▸ INSTRUCTIONS FOR THE TASK
Copy the items from the line that has "At how many" through the line that has "Reading left to", changing "categories" to "groups" and leaving everything else as it is. Leave the pictures out.

▸ INPUT RECORDS
-=-=-
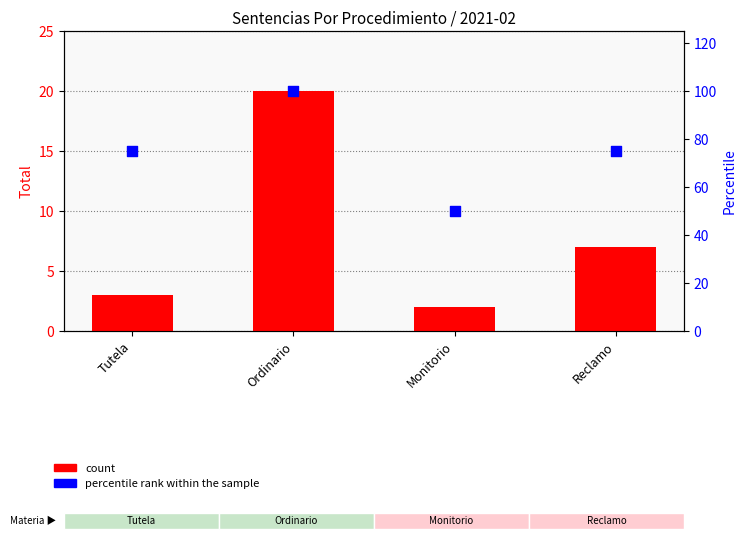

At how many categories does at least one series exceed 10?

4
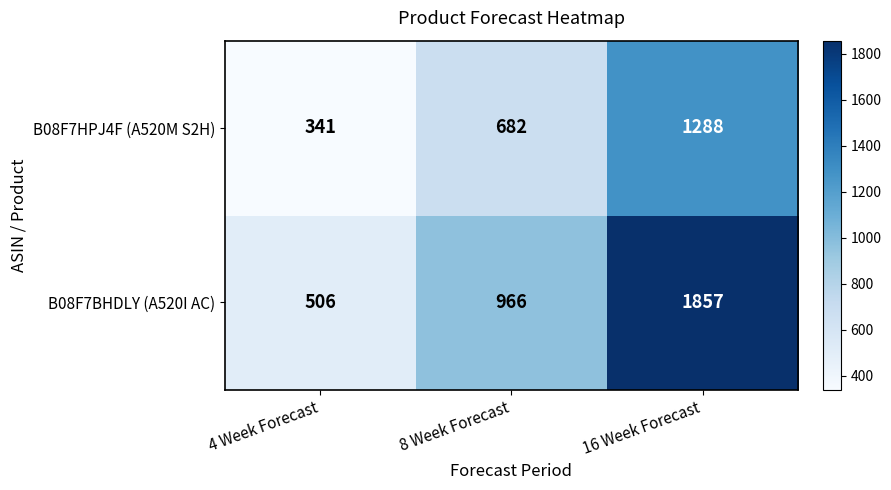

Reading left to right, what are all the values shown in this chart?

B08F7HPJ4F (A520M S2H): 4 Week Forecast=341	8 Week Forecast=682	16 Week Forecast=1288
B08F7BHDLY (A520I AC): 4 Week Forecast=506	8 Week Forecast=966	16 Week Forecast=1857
-=-=-
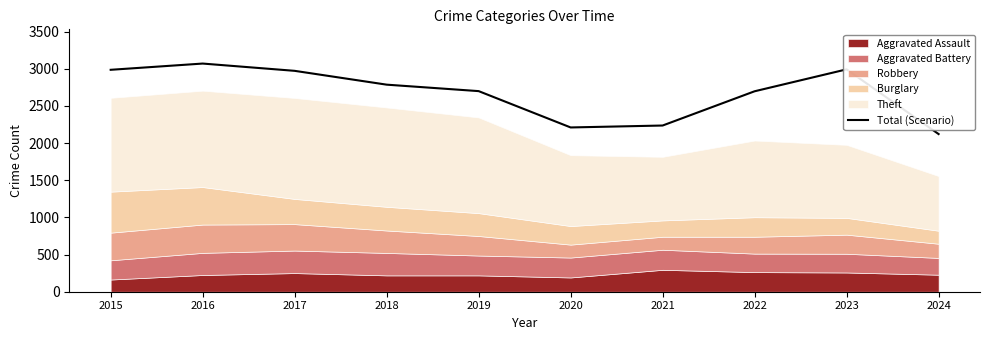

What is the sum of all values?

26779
-=-=-
▸ EXERCISE RESPONSE
At how many groups does at least one series exceed 10?

4

Reading left to right, what are all the values shown in this chart?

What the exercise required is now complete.